GIVEN DATA:
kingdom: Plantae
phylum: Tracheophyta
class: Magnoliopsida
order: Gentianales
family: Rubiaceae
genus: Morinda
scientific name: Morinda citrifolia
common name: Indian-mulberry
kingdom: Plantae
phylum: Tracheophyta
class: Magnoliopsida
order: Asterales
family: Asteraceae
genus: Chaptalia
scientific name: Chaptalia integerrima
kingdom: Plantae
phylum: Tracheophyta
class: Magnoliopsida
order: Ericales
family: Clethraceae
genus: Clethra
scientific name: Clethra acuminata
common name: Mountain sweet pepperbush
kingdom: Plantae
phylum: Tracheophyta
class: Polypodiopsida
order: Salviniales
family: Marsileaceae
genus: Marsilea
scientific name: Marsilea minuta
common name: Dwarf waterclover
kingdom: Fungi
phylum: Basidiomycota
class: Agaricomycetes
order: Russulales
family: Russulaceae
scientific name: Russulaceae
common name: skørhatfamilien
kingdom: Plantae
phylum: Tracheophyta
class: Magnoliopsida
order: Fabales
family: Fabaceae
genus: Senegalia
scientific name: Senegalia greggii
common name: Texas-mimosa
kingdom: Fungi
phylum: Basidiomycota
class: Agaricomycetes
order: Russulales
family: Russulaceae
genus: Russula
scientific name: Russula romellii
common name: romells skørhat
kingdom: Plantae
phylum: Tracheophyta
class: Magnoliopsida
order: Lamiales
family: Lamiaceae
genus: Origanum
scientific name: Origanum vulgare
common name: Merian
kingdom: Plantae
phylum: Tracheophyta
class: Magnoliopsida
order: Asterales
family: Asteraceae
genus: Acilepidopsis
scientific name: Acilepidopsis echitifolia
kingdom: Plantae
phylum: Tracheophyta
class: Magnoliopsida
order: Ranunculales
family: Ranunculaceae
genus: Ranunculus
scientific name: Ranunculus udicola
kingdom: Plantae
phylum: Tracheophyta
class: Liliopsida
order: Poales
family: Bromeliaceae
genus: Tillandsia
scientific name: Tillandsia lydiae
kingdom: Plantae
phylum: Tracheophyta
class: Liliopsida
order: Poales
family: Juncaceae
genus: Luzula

PROBLEM REQUIREMENTS: Update the lines of all the records above by putting "Latin name" wherever "scientific name" stands, changing nothing else.

ANSWER TO THE PROBLEM:
kingdom: Plantae
phylum: Tracheophyta
class: Magnoliopsida
order: Gentianales
family: Rubiaceae
genus: Morinda
Latin name: Morinda citrifolia
common name: Indian-mulberry
kingdom: Plantae
phylum: Tracheophyta
class: Magnoliopsida
order: Asterales
family: Asteraceae
genus: Chaptalia
Latin name: Chaptalia integerrima
kingdom: Plantae
phylum: Tracheophyta
class: Magnoliopsida
order: Ericales
family: Clethraceae
genus: Clethra
Latin name: Clethra acuminata
common name: Mountain sweet pepperbush
kingdom: Plantae
phylum: Tracheophyta
class: Polypodiopsida
order: Salviniales
family: Marsileaceae
genus: Marsilea
Latin name: Marsilea minuta
common name: Dwarf waterclover
kingdom: Fungi
phylum: Basidiomycota
class: Agaricomycetes
order: Russulales
family: Russulaceae
Latin name: Russulaceae
common name: skørhatfamilien
kingdom: Plantae
phylum: Tracheophyta
class: Magnoliopsida
order: Fabales
family: Fabaceae
genus: Senegalia
Latin name: Senegalia greggii
common name: Texas-mimosa
kingdom: Fungi
phylum: Basidiomycota
class: Agaricomycetes
order: Russulales
family: Russulaceae
genus: Russula
Latin name: Russula romellii
common name: romells skørhat
kingdom: Plantae
phylum: Tracheophyta
class: Magnoliopsida
order: Lamiales
family: Lamiaceae
genus: Origanum
Latin name: Origanum vulgare
common name: Merian
kingdom: Plantae
phylum: Tracheophyta
class: Magnoliopsida
order: Asterales
family: Asteraceae
genus: Acilepidopsis
Latin name: Acilepidopsis echitifolia
kingdom: Plantae
phylum: Tracheophyta
class: Magnoliopsida
order: Ranunculales
family: Ranunculaceae
genus: Ranunculus
Latin name: Ranunculus udicola
kingdom: Plantae
phylum: Tracheophyta
class: Liliopsida
order: Poales
family: Bromeliaceae
genus: Tillandsia
Latin name: Tillandsia lydiae
kingdom: Plantae
phylum: Tracheophyta
class: Liliopsida
order: Poales
family: Juncaceae
genus: Luzula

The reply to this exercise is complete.